§ **Work instructions**
Can you recast the text lines of every item below as a Markdown table with the columns "No." and "Line," giving each row a number and skipping blank lines? Leave the pictures out of the answer.

Segment Open

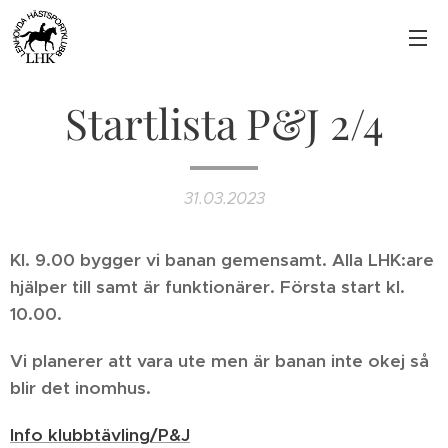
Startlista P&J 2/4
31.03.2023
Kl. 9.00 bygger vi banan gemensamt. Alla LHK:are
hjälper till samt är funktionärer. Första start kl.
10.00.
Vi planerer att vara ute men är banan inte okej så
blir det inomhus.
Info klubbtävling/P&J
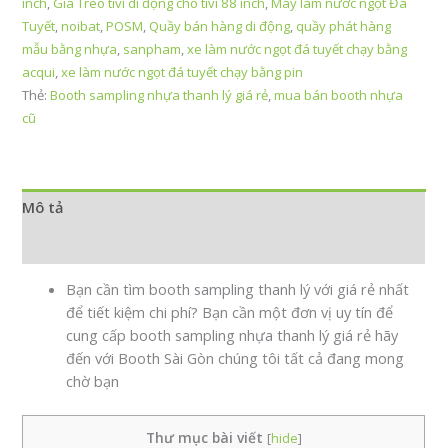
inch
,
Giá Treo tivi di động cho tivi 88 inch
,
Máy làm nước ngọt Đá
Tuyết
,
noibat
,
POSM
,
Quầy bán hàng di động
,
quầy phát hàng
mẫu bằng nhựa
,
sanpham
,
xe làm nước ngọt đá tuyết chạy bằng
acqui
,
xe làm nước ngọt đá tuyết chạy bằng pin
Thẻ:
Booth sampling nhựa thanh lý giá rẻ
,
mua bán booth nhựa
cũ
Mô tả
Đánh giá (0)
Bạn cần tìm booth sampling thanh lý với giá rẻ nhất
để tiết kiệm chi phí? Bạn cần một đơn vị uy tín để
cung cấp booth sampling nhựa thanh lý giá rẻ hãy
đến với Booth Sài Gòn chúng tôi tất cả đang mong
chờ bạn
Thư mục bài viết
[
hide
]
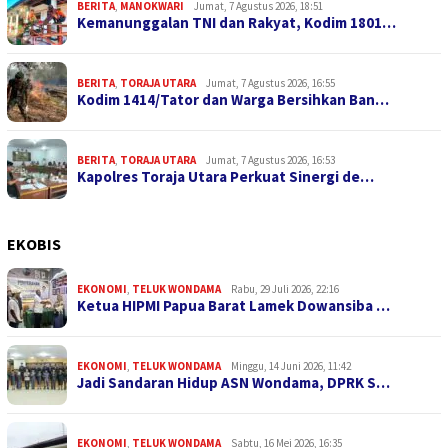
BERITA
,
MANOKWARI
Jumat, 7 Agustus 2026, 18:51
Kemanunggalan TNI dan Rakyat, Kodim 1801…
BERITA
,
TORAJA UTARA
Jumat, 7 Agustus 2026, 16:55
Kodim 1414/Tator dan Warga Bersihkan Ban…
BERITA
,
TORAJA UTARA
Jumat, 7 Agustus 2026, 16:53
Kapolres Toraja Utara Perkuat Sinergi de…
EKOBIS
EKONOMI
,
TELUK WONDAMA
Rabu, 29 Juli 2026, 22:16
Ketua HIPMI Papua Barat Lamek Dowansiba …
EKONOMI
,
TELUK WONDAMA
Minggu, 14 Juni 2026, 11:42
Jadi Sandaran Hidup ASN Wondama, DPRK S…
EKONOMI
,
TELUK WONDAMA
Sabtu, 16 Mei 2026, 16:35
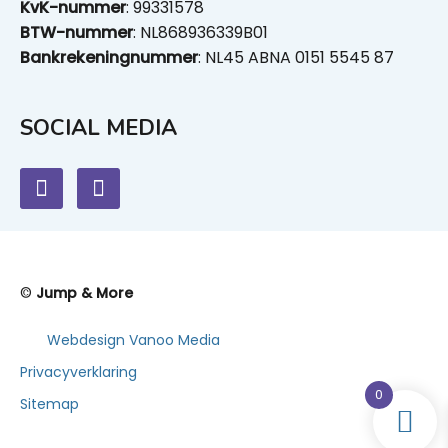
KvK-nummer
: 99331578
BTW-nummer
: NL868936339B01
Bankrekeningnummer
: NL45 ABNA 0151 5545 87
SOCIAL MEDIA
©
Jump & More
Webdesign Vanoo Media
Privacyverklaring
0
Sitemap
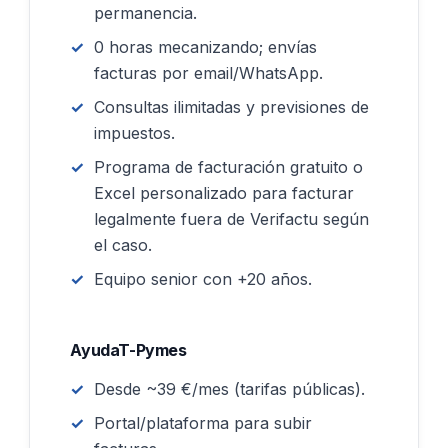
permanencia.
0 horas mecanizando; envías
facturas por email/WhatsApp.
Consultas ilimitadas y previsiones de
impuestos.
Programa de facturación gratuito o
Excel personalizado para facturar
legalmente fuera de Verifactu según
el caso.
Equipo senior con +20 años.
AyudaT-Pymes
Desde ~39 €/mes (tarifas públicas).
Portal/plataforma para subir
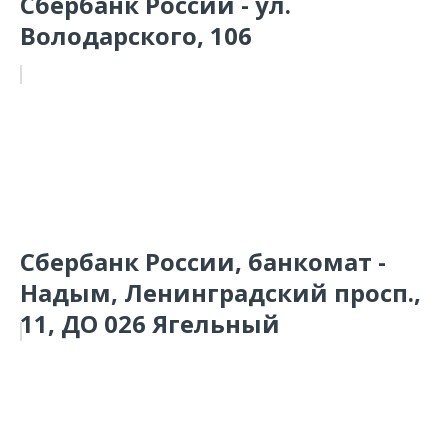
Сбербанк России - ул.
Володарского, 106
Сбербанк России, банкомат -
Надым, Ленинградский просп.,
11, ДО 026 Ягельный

Segment Closed

§ **Task response**
| No. | Line |
|---|---|
| 1 | Startlista P&J 2/4 |
| 2 | 31.03.2023 |
| 3 | Kl. 9.00 bygger vi banan gemensamt. Alla LHK:are |
| 4 | hjälper till samt är funktionärer. Första start kl. |
| 5 | 10.00. |
| 6 | Vi planerer att vara ute men är banan inte okej så |
| 7 | blir det inomhus. |
| 8 | Info klubbtävling/P&J |
| 9 | inch |
| 10 | , |
| 11 | Giá Treo tivi di động cho tivi 88 inch |
| 12 | , |
| 13 | Máy làm nước ngọt Đá |
| 14 | Tuyết |
| 15 | , |
| 16 | noibat |
| 17 | , |
| 18 | POSM |
| 19 | , |
| 20 | Quầy bán hàng di động |
| 21 | , |
| 22 | quầy phát hàng |
| 23 | mẫu bằng nhựa |
| 24 | , |
| 25 | sanpham |
| 26 | , |
| 27 | xe làm nước ngọt đá tuyết chạy bằng |
| 28 | acqui |
| 29 | , |
| 30 | xe làm nước ngọt đá tuyết chạy bằng pin |
| 31 | Thẻ: |
| 32 | Booth sampling nhựa thanh lý giá rẻ |
| 33 | , |
| 34 | mua bán booth nhựa |
| 35 | cũ |
| 36 | Mô tả |
| 37 | Đánh giá (0) |
| 38 | Bạn cần tìm booth sampling thanh lý với giá rẻ nhất |
| 39 | để tiết kiệm chi phí? Bạn cần một đơn vị uy tín để |
| 40 | cung cấp booth sampling nhựa thanh lý giá rẻ hãy |
| 41 | đến với Booth Sài Gòn chúng tôi tất cả đang mong |
| 42 | chờ bạn |
| 43 | Thư mục bài viết |
| 44 | [ |
| 45 | hide |
| 46 | ] |
| 47 | BERITA |
| 48 | , |
| 49 | MANOKWARI |
| 50 | Jumat, 7 Agustus 2026, 18:51 |
| 51 | Kemanunggalan TNI dan Rakyat, Kodim 1801… |
| 52 | BERITA |
| 53 | , |
| 54 | TORAJA UTARA |
| 55 | Jumat, 7 Agustus 2026, 16:55 |
| 56 | Kodim 1414/Tator dan Warga Bersihkan Ban… |
| 57 | BERITA |
| 58 | , |
| 59 | TORAJA UTARA |
| 60 | Jumat, 7 Agustus 2026, 16:53 |
| 61 | Kapolres Toraja Utara Perkuat Sinergi de… |
| 62 | EKOBIS |
| 63 | EKONOMI |
| 64 | , |
| 65 | TELUK WONDAMA |
| 66 | Rabu, 29 Juli 2026, 22:16 |
| 67 | Ketua HIPMI Papua Barat Lamek Dowansiba … |
| 68 | EKONOMI |
| 69 | , |
| 70 | TELUK WONDAMA |
| 71 | Minggu, 14 Juni 2026, 11:42 |
| 72 | Jadi Sandaran Hidup ASN Wondama, DPRK S… |
| 73 | EKONOMI |
| 74 | , |
| 75 | TELUK WONDAMA |
| 76 | Sabtu, 16 Mei 2026, 16:35 |
| 77 | KvK-nummer |
| 78 | : 99331578 |
| 79 | BTW-nummer |
| 80 | : NL868936339B01 |
| 81 | Bankrekeningnummer |
| 82 | : NL45 ABNA 0151 5545 87 |
| 83 | SOCIAL MEDIA |
| 84 | © |
| 85 | Jump & More |
| 86 | Webdesign Vanoo Media |
| 87 | Privacyverklaring |
| 88 | 0 |
| 89 | Sitemap |
| 90 | permanencia. |
| 91 | 0 horas mecanizando; envías |
| 92 | facturas por email/WhatsApp. |
| 93 | Consultas ilimitadas y previsiones de |
| 94 | impuestos. |
| 95 | Programa de facturación gratuito o |
| 96 | Excel personalizado para facturar |
| 97 | legalmente fuera de Verifactu según |
| 98 | el caso. |
| 99 | Equipo senior con +20 años. |
| 100 | AyudaT-Pymes |
| 101 | Desde ~39 €/mes (tarifas públicas). |
| 102 | Portal/plataforma para subir |
| 103 | Сбербанк России - ул. |
| 104 | Володарского, 106 |
| 105 | Сбербанк России, банкомат - |
| 106 | Надым, Ленинградский просп., |
| 107 | 11, ДО 026 Ягельный |